Next May, a team of scientific explorers will dive over 12,000 feet to the wreck site to gather as much information as possible, and they’re inviting civilians—or “mission specialists”—to take part. Titan, the world’s only five-person submersible capable of diving to 13,123 feet, will carry three mission specialists, along with the pilot and a researcher, on each dive, which can last from 8 to 10 hours.
It’s a chance to enter James Cameron’s world, diving to the dark, murky depths more than two miles below the surface to explore the world’s most famous cruise liner: hovering over the crushed bow, viewing into the upper deck that once housed Titanic’s grand staircase or floating above the area where a string orchestra played as the boat sank.
“More people have climbed Everest than have seen the Titanic” on the ocean floor, says Stockton Rush, head of OceanGate Expeditions, which is organizing the dives. “If you want to do something truly unique that also advances man’s knowledge, then underwater is where you’ve got to do it.”
Mission specialists, who pay $125,000 for the 10- to 14-day missions, will also pull double duty as researchers, including sonar and laser scanning, videography, documenting the state of Titanic, even piloting Titan via a Bluetooth-enabled game controller. “Everyone will have an active role,” Rush says. “I need people who understand that this is a mission with a scientific purpose.”

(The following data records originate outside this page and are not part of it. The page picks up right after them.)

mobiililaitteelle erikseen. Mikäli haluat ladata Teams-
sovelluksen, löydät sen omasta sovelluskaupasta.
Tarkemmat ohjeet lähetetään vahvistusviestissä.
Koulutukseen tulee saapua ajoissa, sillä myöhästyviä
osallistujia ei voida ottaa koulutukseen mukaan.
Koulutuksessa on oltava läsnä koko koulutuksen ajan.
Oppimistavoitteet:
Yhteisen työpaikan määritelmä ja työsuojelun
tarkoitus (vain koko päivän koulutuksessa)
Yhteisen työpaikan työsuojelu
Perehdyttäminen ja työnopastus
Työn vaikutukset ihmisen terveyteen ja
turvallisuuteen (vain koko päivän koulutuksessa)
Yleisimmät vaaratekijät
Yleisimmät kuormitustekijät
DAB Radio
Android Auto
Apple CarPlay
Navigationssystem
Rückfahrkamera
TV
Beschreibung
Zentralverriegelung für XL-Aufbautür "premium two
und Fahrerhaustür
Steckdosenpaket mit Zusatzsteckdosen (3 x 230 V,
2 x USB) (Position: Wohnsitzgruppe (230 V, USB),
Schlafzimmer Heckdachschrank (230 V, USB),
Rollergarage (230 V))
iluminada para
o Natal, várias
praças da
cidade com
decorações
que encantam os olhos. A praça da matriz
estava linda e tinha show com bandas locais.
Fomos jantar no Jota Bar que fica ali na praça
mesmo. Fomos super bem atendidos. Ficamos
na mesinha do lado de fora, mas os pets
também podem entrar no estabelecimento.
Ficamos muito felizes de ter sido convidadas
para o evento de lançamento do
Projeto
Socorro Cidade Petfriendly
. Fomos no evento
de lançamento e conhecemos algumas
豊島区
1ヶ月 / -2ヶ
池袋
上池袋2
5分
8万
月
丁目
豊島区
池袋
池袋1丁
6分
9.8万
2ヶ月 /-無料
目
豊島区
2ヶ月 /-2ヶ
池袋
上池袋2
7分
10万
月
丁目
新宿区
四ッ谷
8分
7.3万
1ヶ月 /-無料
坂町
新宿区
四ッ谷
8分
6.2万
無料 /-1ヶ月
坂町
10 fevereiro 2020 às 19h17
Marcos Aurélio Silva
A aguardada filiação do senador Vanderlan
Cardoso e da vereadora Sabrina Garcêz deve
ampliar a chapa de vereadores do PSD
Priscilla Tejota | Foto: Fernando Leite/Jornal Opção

Titan is equipped with multiple external cameras, multi-beam sonar, 40,000 lumens of external light, a laser scanner and the largest viewport of any deep-diving submersible. The mission specialists will have personal tablets that allow them to access any camera as the submersible performs a survey of the wreck. The expedition will also research marine life and microbial species that have made the wreck home, as Titanic is now as much an “artificial reef ” as a sunken vessel, Rush says.
Parks Stephenson, a Titanic explorer, first dove the wreck in 2005 and surveyed the site again five years later by robot. Last year he explored the outer hull via the Triton sub Limiting Factor and says he noticed “significant differences.”
Compared to 2005, when Titanic looked like a “dead zone,” Stephenson says, it is now teeming with marine life. But he also noticed erosion in the upper decks, including one of its most popular sights, the captain’s porcelain bathtub, now buried under a collapsed ceiling.
“One of the more sobering things we expect to see are shoes and clothing,” says Rush. “Our nautical archaeologists will document those and try to understand more about the lives of wealthy people at the turn of the last century.”
These dive missions, the only eyes allowed on the Unesco-protected site, are key to understanding the state of Titanic. “At the rate it’s currently dissolving, estimates range the vessel will be around from [another] 10 to 50 years,” Rush says. “But most people expect it to be gone in 20 years.”
Stephenson, however, notes the inch- thick steel hull will be around for many decades. It’s the superstructure, made of thinner steel, that is now being eaten away. “The upper steel is thin as gauze in places,” he says. “All the ship’s distinguishing features could soon collapse, making the wreck uglier. If you want to see Titanic as she looks in the pictures, the sooner you dive, the better.”